Soviel leisten die vierbeinigen Polizisten

Die Polizeihunde leisteten im vergangenen Jahr gute Arbeit.
Die Polizeihunde leisteten im vergangenen Jahr gute Arbeit. © Kapo SG
Die Polizeihunde der Kantonspolizei St.Gallen hatten vergangenes Jahr viel zu tun. An 500 Einsätzen waren die Hunde beteiligt. Unter anderem spürten sie vermisste Personen auf und fanden versteckte Drogen.

29 Hunde sind für die St.Galler Polizei im Einsatz und leisten jedes Jahr gute Arbeit. Das schreibt die Kantonspolizei St.Gallen in einer Mitteilung. Die Hunde mit unterschiedlichen Rassen werden für verschiedene Zwecke eingesetzt. Es gibt Hunde, die für den Schutz von Personen sorgen, Spürhunde für Drogen oder Sprengstoff oder aber Hunde, die mit ihrer Nase vermisste Personen oder geflüchtete Verbrecher aufspüren.

500 Einsätze leisteten sie im vergangene Jahr – zum grössten Teil als Schutz – oder Personenspürhunde.

In den vergangenen Jahren ist das Polizeihundewesen im Kanton St.Gallen stetig gewachsen. «Wir fördern den Einsatz von Polizeihunden stark. Die Hunde sind für uns ein unersetzliches Hilfsmittel, sie kommen an Orte ran, wo der Polizist nicht rankommt, sie können uns vor gefährlichen Personen schützen und selbstverständlich ist da noch ihre sehr gute Spürnase», sagt Hanspeter Krüsi, Mediensprecher der Kantonspolizei St.Gallen.

Autodiebe gefunden und Frau gerettet

Eine der Hündinnen ist Yodi. Die Rottweilerin konnte im letzten Jahr einige Erfolge verbuchen.

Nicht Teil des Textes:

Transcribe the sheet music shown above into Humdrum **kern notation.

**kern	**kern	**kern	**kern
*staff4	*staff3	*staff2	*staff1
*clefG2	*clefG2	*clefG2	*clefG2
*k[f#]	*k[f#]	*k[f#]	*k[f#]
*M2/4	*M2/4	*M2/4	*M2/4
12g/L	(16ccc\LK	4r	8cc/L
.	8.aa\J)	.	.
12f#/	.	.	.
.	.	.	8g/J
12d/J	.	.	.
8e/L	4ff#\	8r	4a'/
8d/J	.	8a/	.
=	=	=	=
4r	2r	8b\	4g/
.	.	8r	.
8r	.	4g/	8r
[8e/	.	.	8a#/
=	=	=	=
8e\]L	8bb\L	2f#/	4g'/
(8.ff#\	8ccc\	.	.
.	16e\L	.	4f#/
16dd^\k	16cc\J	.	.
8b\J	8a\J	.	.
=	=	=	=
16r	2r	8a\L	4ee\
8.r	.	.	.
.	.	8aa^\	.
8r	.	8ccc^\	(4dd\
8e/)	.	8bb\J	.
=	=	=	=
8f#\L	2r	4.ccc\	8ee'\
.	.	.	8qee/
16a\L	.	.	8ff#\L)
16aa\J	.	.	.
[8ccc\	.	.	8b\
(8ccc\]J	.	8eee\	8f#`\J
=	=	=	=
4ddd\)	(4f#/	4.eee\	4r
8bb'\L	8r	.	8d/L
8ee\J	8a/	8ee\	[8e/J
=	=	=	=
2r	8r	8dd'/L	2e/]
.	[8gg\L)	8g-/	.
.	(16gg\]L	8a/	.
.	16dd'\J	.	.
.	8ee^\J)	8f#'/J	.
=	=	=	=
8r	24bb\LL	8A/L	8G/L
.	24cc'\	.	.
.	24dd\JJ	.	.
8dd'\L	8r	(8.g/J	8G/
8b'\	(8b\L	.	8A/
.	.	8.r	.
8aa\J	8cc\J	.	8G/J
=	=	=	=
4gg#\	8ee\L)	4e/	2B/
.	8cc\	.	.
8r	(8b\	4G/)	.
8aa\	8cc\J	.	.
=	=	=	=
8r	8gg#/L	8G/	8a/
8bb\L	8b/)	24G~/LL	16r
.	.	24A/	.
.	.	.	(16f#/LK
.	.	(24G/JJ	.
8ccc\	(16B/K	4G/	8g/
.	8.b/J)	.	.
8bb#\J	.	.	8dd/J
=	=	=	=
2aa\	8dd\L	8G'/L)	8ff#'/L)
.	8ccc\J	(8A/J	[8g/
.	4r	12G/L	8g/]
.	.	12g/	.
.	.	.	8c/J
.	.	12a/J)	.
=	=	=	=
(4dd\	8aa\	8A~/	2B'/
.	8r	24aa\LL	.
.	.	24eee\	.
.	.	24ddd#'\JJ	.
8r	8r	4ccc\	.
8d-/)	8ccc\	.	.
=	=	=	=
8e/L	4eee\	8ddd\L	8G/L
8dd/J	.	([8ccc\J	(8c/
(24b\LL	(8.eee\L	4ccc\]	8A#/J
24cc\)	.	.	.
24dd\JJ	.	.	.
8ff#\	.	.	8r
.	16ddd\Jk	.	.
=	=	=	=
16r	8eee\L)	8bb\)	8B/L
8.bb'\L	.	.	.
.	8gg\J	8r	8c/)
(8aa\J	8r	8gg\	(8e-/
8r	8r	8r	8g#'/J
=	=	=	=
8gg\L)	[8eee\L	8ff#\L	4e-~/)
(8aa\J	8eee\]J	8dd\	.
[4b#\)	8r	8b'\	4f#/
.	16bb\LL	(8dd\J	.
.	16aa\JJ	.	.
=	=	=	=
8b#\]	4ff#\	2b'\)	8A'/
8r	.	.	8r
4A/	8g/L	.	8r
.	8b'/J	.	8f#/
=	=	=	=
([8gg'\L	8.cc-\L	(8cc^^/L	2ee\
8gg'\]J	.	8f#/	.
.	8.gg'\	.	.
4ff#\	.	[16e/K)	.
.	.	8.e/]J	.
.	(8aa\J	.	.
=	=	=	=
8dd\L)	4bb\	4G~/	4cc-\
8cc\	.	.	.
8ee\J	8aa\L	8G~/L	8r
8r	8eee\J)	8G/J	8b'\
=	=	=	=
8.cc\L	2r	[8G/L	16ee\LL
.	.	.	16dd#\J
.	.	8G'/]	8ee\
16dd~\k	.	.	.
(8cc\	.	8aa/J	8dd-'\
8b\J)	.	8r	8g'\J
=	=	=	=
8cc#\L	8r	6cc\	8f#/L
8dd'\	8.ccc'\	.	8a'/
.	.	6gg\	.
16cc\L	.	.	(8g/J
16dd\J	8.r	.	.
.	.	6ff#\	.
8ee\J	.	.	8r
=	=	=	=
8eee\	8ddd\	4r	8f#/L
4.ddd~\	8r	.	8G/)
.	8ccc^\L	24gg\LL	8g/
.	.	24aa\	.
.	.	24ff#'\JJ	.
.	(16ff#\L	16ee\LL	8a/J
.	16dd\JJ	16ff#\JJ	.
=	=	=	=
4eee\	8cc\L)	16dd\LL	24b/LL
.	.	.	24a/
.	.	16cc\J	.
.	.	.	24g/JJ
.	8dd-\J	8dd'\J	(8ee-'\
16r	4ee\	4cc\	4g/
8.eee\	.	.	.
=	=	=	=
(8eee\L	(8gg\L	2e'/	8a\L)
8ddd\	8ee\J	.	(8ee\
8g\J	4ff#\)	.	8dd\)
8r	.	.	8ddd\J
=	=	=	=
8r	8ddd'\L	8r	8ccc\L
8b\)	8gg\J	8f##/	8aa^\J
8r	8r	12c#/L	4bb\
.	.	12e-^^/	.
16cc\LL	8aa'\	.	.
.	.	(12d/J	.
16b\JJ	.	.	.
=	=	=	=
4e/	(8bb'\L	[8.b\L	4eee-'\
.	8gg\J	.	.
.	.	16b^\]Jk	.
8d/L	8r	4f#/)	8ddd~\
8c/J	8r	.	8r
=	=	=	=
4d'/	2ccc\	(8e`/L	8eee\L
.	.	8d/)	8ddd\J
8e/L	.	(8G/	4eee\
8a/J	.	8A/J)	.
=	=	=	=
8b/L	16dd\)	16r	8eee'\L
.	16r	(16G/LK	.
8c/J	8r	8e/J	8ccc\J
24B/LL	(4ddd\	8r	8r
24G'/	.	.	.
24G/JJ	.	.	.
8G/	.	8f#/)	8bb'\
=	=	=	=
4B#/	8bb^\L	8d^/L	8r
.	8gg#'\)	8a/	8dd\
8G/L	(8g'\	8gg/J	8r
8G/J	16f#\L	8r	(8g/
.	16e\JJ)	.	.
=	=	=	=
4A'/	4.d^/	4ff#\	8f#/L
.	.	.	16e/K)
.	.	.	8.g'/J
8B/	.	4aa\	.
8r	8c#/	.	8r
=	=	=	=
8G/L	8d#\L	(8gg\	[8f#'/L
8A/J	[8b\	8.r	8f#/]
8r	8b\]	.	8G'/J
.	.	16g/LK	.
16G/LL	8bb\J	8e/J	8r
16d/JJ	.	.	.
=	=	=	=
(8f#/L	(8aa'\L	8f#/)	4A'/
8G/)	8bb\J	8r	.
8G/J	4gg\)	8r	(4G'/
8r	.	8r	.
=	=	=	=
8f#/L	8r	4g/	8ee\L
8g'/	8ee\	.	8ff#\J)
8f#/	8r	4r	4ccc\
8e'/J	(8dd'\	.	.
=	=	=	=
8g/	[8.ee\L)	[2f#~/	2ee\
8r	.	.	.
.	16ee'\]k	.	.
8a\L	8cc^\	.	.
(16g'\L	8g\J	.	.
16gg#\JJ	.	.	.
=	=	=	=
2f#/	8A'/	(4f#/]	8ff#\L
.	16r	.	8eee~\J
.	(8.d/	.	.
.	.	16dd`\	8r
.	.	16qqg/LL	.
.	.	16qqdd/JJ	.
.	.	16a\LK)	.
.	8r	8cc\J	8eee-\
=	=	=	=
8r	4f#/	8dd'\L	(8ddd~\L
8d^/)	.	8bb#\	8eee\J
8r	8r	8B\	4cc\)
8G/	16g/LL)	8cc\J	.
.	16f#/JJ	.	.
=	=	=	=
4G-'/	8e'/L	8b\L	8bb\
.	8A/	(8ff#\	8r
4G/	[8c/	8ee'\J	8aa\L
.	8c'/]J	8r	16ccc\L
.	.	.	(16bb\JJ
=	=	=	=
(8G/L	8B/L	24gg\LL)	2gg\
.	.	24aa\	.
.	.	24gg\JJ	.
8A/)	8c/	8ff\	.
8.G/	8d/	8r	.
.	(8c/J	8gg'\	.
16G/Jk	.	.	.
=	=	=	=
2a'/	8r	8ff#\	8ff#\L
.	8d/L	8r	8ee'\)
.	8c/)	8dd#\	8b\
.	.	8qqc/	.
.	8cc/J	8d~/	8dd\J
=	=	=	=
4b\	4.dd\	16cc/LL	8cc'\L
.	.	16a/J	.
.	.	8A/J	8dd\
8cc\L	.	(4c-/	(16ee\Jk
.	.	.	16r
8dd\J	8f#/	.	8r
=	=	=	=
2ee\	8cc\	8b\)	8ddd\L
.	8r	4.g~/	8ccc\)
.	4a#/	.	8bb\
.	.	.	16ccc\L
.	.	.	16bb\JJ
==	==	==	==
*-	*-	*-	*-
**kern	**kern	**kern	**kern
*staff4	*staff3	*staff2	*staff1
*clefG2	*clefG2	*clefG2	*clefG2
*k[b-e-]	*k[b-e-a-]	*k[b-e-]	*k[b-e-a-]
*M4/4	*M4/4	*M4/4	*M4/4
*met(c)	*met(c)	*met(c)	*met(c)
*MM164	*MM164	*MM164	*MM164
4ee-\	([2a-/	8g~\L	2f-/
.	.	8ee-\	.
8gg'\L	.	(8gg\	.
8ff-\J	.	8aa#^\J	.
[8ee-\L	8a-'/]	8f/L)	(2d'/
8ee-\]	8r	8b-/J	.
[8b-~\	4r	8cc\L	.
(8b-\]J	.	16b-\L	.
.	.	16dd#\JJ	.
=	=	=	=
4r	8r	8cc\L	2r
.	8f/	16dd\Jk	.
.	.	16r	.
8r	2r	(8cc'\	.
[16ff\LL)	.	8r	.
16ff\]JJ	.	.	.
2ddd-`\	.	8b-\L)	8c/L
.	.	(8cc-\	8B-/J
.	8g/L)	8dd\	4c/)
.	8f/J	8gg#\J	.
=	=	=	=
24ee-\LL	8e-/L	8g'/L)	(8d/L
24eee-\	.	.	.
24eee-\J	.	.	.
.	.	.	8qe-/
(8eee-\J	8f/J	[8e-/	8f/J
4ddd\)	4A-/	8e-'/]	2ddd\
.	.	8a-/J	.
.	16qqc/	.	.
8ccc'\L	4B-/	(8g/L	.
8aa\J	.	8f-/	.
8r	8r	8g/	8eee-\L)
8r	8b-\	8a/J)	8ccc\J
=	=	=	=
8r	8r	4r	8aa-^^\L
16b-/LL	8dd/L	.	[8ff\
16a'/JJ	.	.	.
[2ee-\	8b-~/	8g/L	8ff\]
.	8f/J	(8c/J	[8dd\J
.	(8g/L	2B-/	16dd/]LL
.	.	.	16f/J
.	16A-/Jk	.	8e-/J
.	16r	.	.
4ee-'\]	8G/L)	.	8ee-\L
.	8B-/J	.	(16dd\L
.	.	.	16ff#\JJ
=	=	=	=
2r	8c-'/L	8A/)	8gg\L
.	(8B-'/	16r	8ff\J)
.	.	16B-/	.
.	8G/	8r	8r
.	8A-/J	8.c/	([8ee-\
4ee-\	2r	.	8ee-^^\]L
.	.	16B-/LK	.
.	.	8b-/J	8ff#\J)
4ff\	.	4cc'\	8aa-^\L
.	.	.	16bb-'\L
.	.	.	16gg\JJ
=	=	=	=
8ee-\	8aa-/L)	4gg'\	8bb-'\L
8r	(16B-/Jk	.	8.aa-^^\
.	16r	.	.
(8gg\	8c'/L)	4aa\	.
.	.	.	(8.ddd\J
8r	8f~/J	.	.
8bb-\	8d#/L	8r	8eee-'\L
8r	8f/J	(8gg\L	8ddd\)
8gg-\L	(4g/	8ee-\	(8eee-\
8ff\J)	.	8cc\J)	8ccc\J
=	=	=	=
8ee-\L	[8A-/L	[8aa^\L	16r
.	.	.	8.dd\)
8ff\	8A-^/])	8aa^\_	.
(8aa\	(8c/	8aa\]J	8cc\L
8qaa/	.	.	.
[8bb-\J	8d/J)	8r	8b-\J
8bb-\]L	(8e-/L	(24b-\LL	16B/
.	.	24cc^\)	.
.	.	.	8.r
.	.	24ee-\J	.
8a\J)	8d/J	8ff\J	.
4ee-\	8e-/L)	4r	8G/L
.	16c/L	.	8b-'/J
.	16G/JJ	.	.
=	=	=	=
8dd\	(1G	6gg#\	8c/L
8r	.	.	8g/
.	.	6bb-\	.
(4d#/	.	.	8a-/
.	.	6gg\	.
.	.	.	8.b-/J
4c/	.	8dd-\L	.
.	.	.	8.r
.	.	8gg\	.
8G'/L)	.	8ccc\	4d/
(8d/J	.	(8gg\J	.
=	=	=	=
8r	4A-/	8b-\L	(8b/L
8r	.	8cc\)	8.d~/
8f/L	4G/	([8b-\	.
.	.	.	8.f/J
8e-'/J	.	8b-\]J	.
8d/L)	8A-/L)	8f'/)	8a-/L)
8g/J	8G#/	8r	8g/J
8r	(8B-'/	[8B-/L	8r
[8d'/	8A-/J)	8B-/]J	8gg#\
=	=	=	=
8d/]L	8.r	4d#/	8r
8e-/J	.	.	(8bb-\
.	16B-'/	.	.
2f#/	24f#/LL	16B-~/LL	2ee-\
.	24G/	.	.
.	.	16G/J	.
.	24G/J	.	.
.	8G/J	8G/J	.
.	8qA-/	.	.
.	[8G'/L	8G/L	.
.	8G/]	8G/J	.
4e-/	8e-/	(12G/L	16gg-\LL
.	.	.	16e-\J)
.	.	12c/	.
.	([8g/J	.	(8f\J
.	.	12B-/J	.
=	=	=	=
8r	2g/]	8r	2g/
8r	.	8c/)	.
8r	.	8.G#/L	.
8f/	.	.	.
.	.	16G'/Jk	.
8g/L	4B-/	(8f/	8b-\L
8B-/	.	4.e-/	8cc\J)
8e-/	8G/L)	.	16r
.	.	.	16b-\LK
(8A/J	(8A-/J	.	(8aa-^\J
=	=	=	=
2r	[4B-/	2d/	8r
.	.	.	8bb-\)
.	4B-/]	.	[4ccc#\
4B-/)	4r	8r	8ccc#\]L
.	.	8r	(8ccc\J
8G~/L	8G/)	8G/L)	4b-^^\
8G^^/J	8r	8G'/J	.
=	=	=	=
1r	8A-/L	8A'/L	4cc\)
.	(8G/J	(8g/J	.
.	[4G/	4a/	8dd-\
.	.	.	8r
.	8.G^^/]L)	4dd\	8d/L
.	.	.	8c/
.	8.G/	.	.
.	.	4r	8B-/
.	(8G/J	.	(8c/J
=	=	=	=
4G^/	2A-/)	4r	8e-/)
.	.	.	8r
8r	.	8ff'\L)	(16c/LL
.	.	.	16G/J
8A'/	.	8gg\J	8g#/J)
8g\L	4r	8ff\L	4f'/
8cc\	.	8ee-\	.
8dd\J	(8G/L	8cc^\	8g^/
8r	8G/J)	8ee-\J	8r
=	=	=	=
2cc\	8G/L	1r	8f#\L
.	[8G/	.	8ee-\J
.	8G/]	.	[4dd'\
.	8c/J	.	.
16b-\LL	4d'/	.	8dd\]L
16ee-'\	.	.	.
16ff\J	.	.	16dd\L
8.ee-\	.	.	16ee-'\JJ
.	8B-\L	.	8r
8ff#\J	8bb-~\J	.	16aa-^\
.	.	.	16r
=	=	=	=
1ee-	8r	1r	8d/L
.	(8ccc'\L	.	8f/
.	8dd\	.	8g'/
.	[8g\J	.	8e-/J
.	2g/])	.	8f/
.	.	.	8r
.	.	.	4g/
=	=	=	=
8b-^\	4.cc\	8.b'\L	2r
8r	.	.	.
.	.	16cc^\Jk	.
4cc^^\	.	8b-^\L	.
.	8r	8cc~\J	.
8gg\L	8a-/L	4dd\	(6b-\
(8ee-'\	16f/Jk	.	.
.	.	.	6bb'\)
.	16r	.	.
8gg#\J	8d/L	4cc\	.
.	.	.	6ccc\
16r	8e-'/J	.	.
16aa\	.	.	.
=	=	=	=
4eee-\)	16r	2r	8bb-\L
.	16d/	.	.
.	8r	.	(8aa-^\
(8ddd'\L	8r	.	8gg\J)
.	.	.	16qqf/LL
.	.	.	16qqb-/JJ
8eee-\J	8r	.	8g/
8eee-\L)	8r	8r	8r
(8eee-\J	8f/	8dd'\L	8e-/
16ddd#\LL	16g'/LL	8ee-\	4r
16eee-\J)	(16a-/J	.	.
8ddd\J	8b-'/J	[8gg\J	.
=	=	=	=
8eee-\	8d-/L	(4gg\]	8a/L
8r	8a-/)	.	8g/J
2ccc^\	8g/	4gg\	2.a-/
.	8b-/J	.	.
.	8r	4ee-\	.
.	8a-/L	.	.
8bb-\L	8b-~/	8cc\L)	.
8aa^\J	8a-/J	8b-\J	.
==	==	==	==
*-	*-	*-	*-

Unter anderem spürte sie bei verschiedenen Einsätzen mehrere Personen auf, die vor Polizeikontrollen flüchteten. So zum Beispiel ein Ehepaar, das sich mit einem anderen Autofahrer zoffte. Das Paar klaute das Auto des Mannes und flüchtete, bis es verunfallte. Danach versteckten sich die beiden im Gebüsch. Yodis Bellen schüchterte die beiden derart ein, dass sie sich von der Polizei festnehmen liessen.

In einem anderen Fall konnte Yodi praktisch in letzter Minute eine Frau retten, die in den Wald ging, um Suizid zu begehen. Yodi fand mit ihrer sensiblen Nase den Weg zur Frau innert kürzester Zeit, heisst es in der Mitteilung der Kantonspolizei.

Nicht immer rechtzeitig gefunden

Nicht nur Yodi, sondern auch andere Diensthunde können Erfolge vorweisen. So zum Beispiel die 12-jährige Malinoishündin Akira vom Staadermoor: Sie fand ein ebenfalls 12-jähriges völlig durchnässtes Mädchen, das vermisst wurde, gerade noch rechtzeitig. Manchmal ist es aber trotz Bemühungen zu spät und vermisste Personen sind bereits verstorben. So stiess Lupo von der Bromen auf die Leiche einer abgestürzten Person in unwegsamen Gelände.

22 Einsätze für Sprengstoffspürhunde

Auch die Drogenspürhunde waren nicht untätig: Sie leisteten mit ihren Besitzern 92 Einsätze und fanden insgesamt 25 Mal Drogen. Das Sprengstoffspürhundewesen befindet sich zwar momentan noch im Aufbau, die zwei Teams kamen im vergangenen Jahr aber trotzdem bereits 22 Mal zum Einsatz. Glücklicherweise wurde nie Sprengstoff gefunden.

Bei der Kantonspolizei ist der Stolz auf die vierbeinigen Freunde und Helfer gross. Polizeisprecher Krüsi: «Wir konnten im vergangenen Jahr einige schöne Erfolge verbuchen, und wollen so weitermachen.»